Accordingly, it is held that the applicants-appellants would be entitled for statutory compensation amount. 18. Next question would be as to what should be the just and proper compensation amount in this case. Of course, at the time of accident, such compensation amount as per schedule attached with the Railway Accident and Untoward Incident (Compensation) Rules, 1990, was Rs.4 Lacs. However, in Rina Devi (Supra), the Hon'ble Supreme Court has held that enhanced compensation has to be awarded if enhanced amount of compensation as per amendment brought in the statute, if available of the date of Award, is greater than the amount which was payable on the date of accident along with interest. In the present case no Award has been pronounced by the Tribunal rather the claim application was dismissed. However, the compensation amount is being allowed by the present decision, therefore, in my considered view, the higher amount which would be available on the date of present decision would be the actual, just and proper compensation amount.
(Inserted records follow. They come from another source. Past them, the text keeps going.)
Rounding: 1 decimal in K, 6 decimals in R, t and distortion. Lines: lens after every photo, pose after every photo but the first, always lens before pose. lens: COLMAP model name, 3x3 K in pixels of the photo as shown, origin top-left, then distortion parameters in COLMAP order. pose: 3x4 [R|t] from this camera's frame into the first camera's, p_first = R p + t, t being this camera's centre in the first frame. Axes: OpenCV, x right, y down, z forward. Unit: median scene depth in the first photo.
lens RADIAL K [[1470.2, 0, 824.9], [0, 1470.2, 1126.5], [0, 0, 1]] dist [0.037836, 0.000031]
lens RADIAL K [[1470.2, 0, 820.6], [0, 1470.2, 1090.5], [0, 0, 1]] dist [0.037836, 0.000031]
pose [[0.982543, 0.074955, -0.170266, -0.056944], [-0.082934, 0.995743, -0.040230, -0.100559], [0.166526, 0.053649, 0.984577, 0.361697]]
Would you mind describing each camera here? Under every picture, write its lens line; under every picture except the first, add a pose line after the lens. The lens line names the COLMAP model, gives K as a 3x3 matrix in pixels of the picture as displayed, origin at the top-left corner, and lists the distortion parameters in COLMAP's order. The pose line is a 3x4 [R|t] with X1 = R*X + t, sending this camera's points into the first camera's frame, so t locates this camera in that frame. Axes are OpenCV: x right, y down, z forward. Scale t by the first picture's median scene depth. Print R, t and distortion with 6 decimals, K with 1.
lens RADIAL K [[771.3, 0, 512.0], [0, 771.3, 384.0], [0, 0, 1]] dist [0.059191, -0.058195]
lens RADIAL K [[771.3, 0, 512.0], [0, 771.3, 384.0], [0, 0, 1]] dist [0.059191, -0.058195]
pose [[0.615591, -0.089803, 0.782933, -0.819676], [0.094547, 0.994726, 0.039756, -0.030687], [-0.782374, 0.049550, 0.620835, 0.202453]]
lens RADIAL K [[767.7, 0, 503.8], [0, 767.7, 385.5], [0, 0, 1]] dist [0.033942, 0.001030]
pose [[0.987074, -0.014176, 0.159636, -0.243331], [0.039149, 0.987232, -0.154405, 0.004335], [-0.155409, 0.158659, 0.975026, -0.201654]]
In such a situation, if 4 Lacs is added with even 9% interest per annum interest from the date of accident, the sum total would be lesser than Rs.8 Lacs, i.e., the amount which is available as per the amendment brought w.e.f. 01.01.2017. Assuch, in my view, the claimants/appellants should be entitled for a compensation amount of Rs.8 Lacs along with interest @ 9% per annum to be calculated from the date of the present decision till the date of payment. 19. In the result, the appeal is allowed. The impugned order of the Tribunal save and except the findings recorded with respect to issue No.3, is quashed and set aside. 20. The Parties would bear their own costs.